"Quietly annoying and tenacious" Sheriff John Le Brun has earned a reputation for solving wickedly complex crimes, from his home town of Brunswick, Georgia to London, England. Now retired, he finds himself mysteriously hired to solve the 1908 murder of the owner of a high-priced Manhattan brothel. The client's letterhead indicates J. P. Morgan. The Titan of Wall St. denies its validity but himself hires Le Brun to not only solve the crime but also expose the impostor.
As John peels away layer upon layer of facts, he realizes that he is exploring the police-protected vice of prostitution, which is a source of livelihood for one out of every three hundred women in New York City. Le Brun discovers a connection on St. Simons Island, where he holds a membership to an exclusive club. The island was the locale of the last illegal U.S. importation of African slaves. Now history may be repeating itself, for the purpose of sex slavery.

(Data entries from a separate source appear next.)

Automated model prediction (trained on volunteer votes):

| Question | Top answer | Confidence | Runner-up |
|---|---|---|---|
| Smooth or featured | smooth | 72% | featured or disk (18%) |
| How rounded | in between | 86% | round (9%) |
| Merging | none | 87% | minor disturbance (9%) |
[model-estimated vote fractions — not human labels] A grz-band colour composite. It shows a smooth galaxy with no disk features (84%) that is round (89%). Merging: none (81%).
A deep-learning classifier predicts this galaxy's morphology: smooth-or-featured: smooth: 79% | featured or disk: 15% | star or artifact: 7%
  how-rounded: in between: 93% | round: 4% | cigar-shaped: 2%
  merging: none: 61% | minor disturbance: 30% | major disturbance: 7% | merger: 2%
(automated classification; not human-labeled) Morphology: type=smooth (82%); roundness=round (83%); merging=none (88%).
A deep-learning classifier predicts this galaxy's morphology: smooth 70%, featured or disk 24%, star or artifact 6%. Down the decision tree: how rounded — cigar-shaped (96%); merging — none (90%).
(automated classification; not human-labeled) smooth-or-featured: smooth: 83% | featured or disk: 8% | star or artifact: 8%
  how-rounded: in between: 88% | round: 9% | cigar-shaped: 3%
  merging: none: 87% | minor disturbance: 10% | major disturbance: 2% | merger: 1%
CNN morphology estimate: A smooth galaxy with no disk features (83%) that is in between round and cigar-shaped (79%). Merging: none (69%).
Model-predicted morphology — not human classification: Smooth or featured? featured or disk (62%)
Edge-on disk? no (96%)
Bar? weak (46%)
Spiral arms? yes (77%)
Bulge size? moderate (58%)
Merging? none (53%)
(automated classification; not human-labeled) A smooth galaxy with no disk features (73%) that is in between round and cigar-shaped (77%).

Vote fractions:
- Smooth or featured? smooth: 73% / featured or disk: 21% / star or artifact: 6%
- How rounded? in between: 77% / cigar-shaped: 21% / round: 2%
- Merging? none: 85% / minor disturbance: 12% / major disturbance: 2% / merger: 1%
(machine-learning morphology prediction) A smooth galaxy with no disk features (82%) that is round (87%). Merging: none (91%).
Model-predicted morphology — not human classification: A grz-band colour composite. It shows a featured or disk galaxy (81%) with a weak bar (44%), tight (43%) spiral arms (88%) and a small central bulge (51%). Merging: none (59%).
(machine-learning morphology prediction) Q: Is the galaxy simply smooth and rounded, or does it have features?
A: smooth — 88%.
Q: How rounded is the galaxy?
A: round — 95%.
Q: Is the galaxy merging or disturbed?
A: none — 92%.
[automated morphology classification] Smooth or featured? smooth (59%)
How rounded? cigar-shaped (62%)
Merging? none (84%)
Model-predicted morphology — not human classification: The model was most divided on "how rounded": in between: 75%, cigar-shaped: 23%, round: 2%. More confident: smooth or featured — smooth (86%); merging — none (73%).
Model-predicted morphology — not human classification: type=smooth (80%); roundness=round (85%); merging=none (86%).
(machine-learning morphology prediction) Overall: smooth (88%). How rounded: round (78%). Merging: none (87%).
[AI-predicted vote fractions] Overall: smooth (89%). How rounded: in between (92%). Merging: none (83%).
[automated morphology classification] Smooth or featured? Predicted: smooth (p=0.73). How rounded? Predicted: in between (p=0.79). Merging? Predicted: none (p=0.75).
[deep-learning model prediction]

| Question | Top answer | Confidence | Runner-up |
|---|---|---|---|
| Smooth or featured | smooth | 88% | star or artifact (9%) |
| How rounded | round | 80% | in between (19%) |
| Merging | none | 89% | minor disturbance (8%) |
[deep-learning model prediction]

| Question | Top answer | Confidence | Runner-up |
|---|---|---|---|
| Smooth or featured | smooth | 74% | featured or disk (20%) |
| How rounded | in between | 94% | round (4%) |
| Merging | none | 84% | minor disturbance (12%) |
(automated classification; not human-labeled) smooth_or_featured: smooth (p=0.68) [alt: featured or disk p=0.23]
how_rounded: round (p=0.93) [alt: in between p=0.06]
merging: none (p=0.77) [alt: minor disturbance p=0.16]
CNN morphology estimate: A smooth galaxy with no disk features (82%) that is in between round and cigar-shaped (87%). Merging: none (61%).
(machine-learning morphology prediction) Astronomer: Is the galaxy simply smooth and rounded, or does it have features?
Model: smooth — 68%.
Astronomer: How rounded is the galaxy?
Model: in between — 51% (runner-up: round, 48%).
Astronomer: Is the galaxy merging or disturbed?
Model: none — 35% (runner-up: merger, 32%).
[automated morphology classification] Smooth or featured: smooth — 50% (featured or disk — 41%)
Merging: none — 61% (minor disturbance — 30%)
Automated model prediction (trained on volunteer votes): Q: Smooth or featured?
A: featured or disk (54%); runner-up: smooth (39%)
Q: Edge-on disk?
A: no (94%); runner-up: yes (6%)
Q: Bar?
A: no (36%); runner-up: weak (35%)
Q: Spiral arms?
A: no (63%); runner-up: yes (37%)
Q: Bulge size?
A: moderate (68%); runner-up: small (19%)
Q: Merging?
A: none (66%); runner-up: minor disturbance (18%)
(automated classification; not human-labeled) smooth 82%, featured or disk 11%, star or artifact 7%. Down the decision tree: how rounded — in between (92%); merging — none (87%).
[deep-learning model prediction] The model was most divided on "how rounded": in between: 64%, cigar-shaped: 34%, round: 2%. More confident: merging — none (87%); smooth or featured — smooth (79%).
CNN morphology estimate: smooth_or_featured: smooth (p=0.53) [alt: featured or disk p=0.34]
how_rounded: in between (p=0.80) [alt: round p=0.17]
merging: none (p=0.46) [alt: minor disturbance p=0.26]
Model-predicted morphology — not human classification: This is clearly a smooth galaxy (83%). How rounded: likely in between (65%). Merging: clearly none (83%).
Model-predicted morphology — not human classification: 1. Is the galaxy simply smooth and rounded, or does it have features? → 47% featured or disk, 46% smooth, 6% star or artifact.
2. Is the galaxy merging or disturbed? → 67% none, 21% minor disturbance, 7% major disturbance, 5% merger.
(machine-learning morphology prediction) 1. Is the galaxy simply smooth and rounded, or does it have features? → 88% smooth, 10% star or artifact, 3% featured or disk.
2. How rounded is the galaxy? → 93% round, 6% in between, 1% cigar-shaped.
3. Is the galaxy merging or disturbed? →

Set in 1908 and early 1909, Monahan's fourth John Le Brun mystery (after 2003's The Manhattan Island Club) starts with a clever art theft. Thirteen valuable paintings have disappeared from a crate in a locked warehouse in Brunswick, Ga. The warehouse's owner, Merriweather Gooderly, is desperate to avoid liability. When the 60-year-old Le Brun, who has resigned as the sheriff of Glynn County, quickly solves the puzzle, Gooderly offers him membership in an exclusive club headquartered on Georgia's St. Simons Island. Back in New York City, where Le Brun has opened an investigative agency, he receives an unsigned note on J.P. Morgan's letterhead asking him to find out who fatally stabbed Herbert Moore, the owner of over a dozen buildings in the city. Though Le Brun doubts the note is really from the financier, he decides to pursue Moore's killer. Unfortunately, the main plot line follows a predictable course that comes as a letdown after the novel's imaginative opening.